Der Zugang zu Insektenlarven von Reploid sowie zu Pilzmyzel der Reploid-Tochter Vitus GmbH, einem österreichischen Produzenten von Bio-Edelpilzen, habe die Lieferkette erweitert und stabilisiert. Mit dem Ausscheiden eines Altgesellschafters und der mehrheitlichen Übernahme durch Reploid verfüge Herosan nun über die Voraussetzungen für die weitere Geschäftsentwicklung, liest man in der Aussendung.

Auch Biogena steigt ein

Nach der Anteilsaufstockung von Reploid steigt auch die Biogena Management Holding GmbH mit 13,7 % bei Herosan ein. Die Gruppe ist unter der Marke Biogena Pets bereits im Bereich Tiergesundheit tätig, konkret mit Premium-Nahrungsergänzungsmitteln für Hunde. Die restlichen 33,0 % der Gesellschaftsanteile an Herosan hält die PT26 Holding GmbH der beiden Gründer und Geschäftsführer Cornelia Pint und Daniel Taurer.

„Die ganzheitliche Betrachtung der Gesundheit war für mich einer der zentralen Beweggründe, Biogena und in weiterer Folge Biogena Pets zu gründen. Da auch Herosan diesen Ansatz verfolgt, freue ich mich über den gelungenen Einstieg bei diesem innovativen Unternehmen aus der Steiermark“, sagt Albert Schmidbauer, Founder und CEO der Biogena Group.

Daniel Taurer, Geschäftsführer und Mitbegründer von Herosan, ergänzt: „Bei Herosan haben wir in den letzten Jahren ein hochwertiges Produktsortiment rund um das Tierwohl entwickelt – nun gehen wir den nächsten Schritt. Mit Reploid und Biogena stehen starke Partner an unserer Seite, die unseren Wachstumskurs nicht nur unterstützen, sondern aktiv beschleunigen.“

Auf Basis von Reploid-Rohstoffen

Zudem wurde Alimentastic von Biogena-Gründer Albert Schmidbauer als Vertriebsplattform für Food- und Konsumgüter aufgebaut und soll als Schnittstelle zwischen Herstellern und Lebensmittel-, Fach- und Großhandel fungieren.
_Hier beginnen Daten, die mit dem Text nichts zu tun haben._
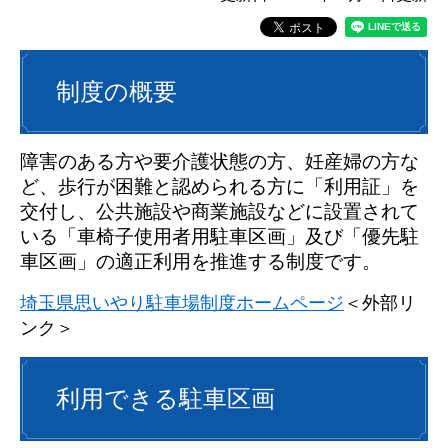
制度の概要
障害のある方や要介護状態の方、妊産婦の方な
ど、歩行が困難と認められる方に「利用証」を
交付し、公共施設や商業施設などに設置されて
いる「車椅子使用者用駐車区画」及び「優先駐
車区画」の適正利用を推進する制度です。
埼玉県思いやり駐車場制度ホームページ
＜外部リ
ンク＞
利用できる駐車区画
Im Juli 2026 übernahm Reploid von der Schmidbauer zuzurechnenden Akira Management Holding 25,1 % an Alimentastic und erhielt eine Option, die Beteiligung innerhalb von drei Jahren auf über 51 % zu erhöhen.
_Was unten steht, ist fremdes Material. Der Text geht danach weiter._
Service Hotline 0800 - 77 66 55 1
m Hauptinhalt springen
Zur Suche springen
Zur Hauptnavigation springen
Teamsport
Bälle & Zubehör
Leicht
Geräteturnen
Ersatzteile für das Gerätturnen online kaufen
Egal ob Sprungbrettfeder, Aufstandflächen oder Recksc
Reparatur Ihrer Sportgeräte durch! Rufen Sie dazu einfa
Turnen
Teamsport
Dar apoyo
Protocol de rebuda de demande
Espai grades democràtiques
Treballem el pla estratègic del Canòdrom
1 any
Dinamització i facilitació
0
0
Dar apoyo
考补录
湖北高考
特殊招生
Zusätzlich hält bereits die Addendum Holding von Reploid-Gründer Philip Pauer 25,5 %, womit sich laut Firmenbuch 51 % der Anteile in dessen Einflusssphäre befinden. Alimentastic übernimmt unter anderem Produktentwicklung, Distribution und Vertrieb und soll künftig mehrere neue Produktlinien auf Basis von Reploid-Rohstoffen in Deutschland und Österreich in den Handel bringen; erste Listungen bei großen Supermarktketten sind bereits vereinbart.